§ **WHAT YOU WILL DO**
All lines from the one containing "X141457Y496316D01*" down to the one containing "X136605Y510608D01*", both ends included, are to be given again exactly; omit the rest of the listing below.

┌─ GIVEN DATA

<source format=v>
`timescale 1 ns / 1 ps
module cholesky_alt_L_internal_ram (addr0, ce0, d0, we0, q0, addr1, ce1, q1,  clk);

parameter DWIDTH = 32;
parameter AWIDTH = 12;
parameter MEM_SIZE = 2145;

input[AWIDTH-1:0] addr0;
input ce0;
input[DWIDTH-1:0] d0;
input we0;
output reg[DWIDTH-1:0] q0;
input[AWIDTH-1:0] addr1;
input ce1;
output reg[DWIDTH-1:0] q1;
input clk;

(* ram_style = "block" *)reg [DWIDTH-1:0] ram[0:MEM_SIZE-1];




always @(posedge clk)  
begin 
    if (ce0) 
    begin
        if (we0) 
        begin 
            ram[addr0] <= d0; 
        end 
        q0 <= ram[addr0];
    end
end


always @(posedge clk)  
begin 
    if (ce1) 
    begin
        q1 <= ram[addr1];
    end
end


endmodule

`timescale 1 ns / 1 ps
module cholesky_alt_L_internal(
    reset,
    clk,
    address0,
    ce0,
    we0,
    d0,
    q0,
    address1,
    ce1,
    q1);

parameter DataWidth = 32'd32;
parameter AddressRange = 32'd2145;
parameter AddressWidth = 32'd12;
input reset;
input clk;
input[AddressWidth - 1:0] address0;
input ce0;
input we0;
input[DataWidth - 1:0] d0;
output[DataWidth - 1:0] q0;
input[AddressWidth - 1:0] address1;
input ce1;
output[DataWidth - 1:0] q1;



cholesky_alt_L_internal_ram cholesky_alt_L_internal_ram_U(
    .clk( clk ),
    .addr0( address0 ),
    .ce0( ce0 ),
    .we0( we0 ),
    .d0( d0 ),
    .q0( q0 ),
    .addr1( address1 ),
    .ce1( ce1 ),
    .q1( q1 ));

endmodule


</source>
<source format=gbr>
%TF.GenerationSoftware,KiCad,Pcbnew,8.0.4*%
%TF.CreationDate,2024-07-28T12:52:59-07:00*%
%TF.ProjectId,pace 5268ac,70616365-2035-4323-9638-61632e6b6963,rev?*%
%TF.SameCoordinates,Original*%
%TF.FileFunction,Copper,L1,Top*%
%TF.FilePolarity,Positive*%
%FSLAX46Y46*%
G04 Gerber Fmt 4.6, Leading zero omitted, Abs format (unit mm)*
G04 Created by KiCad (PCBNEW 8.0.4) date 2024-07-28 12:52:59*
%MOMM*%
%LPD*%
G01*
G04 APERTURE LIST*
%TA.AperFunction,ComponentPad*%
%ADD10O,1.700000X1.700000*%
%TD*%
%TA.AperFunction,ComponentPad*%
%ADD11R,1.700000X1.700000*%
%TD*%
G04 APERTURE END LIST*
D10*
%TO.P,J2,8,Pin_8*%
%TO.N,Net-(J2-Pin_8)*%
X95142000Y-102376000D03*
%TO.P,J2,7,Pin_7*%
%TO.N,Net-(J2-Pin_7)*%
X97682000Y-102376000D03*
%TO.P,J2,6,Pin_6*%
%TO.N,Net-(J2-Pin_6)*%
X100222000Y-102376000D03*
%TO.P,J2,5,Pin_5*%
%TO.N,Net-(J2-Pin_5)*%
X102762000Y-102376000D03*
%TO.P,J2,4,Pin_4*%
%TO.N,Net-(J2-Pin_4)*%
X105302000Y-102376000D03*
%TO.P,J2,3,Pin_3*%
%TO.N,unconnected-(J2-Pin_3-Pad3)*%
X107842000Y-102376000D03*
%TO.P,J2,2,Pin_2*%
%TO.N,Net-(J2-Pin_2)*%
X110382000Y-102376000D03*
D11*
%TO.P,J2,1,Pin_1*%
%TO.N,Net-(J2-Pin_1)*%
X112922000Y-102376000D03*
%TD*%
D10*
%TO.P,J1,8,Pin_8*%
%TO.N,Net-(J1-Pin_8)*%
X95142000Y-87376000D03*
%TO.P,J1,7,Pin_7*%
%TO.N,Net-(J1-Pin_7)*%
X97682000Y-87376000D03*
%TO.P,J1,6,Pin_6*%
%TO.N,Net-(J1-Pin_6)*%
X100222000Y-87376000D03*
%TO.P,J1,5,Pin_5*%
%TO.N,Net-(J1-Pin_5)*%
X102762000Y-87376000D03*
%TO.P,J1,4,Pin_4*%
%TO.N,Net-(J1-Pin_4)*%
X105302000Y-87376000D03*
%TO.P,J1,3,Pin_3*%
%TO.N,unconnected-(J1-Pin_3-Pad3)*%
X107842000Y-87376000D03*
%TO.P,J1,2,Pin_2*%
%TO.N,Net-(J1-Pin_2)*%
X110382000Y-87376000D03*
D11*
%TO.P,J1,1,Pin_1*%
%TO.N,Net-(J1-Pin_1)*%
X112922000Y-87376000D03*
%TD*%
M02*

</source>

└─
┌─ GIVEN DATA

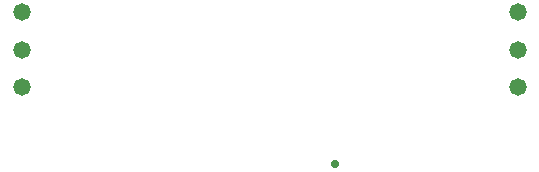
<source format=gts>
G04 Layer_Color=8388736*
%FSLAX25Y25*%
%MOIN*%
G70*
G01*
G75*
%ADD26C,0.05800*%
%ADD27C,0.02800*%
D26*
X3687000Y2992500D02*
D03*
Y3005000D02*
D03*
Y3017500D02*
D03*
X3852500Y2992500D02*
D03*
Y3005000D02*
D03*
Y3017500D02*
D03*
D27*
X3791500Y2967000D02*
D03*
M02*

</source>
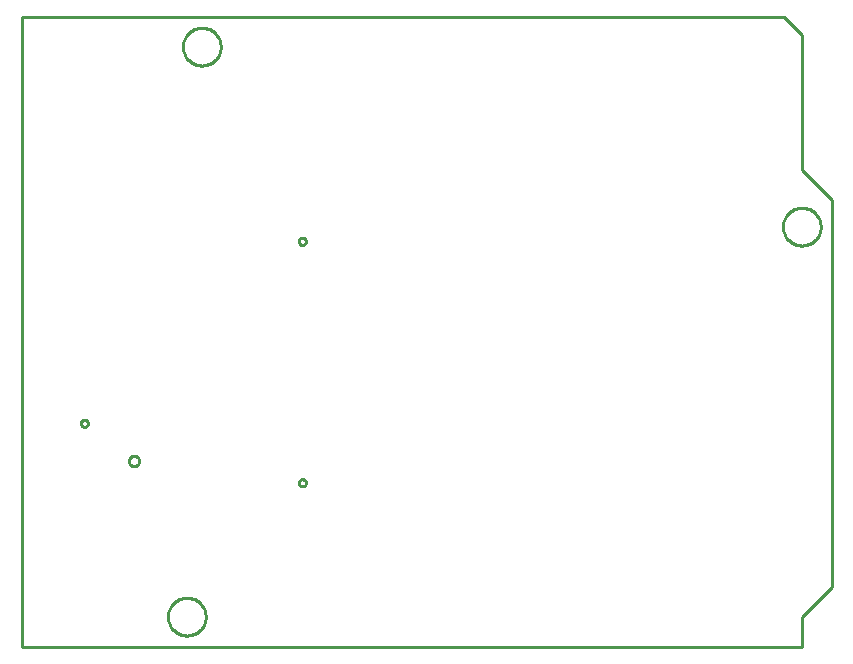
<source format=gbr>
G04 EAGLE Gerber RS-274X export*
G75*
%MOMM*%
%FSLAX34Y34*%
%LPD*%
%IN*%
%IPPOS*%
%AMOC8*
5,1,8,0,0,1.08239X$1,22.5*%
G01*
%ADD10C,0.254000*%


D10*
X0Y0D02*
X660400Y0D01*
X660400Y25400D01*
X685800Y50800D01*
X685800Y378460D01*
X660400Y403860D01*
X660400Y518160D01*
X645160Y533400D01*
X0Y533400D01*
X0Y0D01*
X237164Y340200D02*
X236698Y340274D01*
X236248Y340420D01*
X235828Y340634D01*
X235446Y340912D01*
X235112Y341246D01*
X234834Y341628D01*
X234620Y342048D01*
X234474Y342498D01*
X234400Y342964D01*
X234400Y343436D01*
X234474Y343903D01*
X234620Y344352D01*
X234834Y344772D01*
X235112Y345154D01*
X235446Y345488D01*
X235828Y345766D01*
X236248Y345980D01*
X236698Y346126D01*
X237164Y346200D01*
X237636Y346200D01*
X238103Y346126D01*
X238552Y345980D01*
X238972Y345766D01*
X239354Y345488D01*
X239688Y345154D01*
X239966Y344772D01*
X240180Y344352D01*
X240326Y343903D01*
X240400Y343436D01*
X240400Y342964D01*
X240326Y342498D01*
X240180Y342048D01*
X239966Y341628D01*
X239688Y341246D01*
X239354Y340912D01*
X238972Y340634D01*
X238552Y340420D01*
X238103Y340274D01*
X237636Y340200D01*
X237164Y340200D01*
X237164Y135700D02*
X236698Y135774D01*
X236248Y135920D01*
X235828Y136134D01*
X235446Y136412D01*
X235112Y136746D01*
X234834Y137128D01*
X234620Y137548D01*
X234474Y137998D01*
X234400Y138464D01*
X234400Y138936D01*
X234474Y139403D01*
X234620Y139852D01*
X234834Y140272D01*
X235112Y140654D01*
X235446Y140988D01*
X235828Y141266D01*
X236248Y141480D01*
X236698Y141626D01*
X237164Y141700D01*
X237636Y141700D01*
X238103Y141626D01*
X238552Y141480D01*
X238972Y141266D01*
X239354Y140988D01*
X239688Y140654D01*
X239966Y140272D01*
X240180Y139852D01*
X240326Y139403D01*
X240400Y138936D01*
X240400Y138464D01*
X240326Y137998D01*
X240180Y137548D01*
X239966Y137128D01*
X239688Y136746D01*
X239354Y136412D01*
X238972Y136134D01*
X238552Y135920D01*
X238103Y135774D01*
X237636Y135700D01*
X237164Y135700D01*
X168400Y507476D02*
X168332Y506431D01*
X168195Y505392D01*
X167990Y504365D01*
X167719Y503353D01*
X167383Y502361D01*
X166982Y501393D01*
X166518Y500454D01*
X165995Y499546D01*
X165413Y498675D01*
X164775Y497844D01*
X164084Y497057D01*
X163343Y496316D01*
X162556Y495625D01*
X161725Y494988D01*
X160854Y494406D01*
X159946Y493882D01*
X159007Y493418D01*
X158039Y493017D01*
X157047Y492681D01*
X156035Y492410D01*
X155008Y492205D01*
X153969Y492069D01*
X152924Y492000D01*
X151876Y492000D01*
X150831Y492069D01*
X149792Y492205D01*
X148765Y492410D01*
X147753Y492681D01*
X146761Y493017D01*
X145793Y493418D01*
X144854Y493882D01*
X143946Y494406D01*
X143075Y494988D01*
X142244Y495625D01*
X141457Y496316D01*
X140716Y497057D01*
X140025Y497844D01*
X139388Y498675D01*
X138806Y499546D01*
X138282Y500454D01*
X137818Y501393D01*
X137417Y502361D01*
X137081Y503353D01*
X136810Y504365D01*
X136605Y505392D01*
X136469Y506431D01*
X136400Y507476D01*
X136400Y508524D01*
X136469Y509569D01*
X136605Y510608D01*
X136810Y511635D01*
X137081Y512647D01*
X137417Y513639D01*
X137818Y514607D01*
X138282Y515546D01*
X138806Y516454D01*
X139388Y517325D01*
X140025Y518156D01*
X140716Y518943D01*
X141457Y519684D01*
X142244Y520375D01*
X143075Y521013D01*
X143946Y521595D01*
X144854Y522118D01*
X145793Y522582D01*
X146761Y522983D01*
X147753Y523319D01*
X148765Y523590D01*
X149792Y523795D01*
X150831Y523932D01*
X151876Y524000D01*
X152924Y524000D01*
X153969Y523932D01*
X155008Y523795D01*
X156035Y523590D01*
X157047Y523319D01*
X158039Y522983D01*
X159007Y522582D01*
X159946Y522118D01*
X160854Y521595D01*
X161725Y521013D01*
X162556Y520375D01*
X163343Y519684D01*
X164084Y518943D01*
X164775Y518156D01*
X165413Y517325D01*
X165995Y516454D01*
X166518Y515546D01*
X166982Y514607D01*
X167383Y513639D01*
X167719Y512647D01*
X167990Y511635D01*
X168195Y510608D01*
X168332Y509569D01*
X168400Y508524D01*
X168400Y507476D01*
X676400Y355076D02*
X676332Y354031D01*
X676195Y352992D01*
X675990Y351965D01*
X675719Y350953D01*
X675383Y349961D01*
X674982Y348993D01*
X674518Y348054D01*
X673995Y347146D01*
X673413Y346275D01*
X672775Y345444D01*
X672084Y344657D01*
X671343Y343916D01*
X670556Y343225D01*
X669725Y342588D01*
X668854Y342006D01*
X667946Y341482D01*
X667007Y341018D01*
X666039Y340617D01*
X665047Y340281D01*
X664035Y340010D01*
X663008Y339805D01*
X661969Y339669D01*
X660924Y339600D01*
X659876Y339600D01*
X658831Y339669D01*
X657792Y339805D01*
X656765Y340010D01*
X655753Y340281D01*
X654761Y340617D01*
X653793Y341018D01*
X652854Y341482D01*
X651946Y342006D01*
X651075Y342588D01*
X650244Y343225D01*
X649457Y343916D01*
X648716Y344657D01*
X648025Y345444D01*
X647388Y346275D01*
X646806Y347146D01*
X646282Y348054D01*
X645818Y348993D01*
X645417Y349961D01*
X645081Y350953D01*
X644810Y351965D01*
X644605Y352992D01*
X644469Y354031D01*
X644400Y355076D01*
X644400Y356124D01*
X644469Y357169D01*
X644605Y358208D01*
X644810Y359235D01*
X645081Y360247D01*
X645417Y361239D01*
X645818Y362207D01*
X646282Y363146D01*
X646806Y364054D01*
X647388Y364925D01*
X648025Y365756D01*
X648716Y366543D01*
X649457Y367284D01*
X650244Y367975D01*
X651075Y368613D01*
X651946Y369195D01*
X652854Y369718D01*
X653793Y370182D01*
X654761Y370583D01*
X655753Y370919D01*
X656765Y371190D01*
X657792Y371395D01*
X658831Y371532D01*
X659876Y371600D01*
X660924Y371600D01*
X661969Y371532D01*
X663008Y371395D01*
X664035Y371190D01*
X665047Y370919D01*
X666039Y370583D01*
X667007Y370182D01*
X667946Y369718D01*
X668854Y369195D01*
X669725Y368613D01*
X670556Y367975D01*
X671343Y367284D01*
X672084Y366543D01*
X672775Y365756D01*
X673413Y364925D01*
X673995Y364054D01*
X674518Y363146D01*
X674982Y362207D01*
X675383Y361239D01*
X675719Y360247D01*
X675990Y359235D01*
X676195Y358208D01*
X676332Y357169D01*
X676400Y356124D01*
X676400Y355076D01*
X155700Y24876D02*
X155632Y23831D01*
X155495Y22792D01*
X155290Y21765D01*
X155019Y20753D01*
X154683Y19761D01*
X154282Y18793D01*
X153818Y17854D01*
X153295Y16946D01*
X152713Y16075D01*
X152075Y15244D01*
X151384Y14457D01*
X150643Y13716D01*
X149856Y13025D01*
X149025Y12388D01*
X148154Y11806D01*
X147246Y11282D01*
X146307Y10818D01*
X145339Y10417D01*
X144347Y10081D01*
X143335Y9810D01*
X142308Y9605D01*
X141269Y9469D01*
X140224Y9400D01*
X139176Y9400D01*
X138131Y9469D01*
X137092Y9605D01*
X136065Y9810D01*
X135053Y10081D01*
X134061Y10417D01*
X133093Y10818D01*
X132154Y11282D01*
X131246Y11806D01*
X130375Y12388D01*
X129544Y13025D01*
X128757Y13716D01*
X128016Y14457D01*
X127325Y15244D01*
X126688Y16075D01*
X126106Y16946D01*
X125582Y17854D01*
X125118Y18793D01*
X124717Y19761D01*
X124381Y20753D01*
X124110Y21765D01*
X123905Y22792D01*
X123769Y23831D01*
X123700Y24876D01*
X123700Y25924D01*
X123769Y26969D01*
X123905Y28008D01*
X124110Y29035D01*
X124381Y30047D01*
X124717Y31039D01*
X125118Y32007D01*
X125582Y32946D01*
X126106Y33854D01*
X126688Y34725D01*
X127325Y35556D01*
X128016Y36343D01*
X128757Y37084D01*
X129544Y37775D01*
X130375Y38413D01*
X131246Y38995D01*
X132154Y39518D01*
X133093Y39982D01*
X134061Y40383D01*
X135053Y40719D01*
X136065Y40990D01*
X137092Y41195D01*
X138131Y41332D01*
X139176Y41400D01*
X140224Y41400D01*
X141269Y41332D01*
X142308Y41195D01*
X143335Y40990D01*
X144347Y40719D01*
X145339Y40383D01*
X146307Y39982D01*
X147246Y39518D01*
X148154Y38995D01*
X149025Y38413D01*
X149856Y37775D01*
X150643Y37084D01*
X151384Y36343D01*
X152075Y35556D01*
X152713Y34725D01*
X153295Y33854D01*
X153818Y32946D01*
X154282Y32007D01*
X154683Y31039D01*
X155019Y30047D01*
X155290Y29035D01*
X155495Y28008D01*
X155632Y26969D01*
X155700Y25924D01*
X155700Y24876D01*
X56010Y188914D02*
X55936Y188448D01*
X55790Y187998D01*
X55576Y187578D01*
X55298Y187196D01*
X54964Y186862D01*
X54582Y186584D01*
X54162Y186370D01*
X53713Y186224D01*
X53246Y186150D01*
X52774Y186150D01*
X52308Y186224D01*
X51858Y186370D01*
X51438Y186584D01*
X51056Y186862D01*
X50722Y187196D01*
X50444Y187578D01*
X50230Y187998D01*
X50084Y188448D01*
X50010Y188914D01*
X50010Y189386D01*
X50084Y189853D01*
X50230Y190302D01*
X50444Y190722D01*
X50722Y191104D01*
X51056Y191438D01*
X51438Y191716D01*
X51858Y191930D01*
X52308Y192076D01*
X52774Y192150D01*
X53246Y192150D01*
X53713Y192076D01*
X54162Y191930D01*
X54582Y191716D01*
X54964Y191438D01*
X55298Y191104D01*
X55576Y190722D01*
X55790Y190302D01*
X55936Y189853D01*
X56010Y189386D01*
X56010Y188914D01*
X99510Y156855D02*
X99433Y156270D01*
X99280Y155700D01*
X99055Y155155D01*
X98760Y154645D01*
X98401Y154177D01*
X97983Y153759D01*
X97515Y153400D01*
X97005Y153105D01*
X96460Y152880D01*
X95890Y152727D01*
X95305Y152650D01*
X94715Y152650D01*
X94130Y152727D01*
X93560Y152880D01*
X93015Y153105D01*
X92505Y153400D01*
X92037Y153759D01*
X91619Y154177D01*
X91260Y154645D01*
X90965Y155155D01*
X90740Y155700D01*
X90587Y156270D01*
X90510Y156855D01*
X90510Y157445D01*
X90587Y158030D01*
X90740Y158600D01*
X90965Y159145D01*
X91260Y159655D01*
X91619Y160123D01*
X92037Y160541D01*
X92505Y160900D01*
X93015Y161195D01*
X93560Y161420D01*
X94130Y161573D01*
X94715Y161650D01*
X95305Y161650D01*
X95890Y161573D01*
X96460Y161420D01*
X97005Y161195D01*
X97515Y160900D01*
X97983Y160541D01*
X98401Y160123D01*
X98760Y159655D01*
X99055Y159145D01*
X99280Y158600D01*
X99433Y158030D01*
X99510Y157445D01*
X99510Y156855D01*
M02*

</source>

└─

§ **YOUR SOLUTION**
X141457Y496316D01*
X140716Y497057D01*
X140025Y497844D01*
X139388Y498675D01*
X138806Y499546D01*
X138282Y500454D01*
X137818Y501393D01*
X137417Y502361D01*
X137081Y503353D01*
X136810Y504365D01*
X136605Y505392D01*
X136469Y506431D01*
X136400Y507476D01*
X136400Y508524D01*
X136469Y509569D01*
X136605Y510608D01*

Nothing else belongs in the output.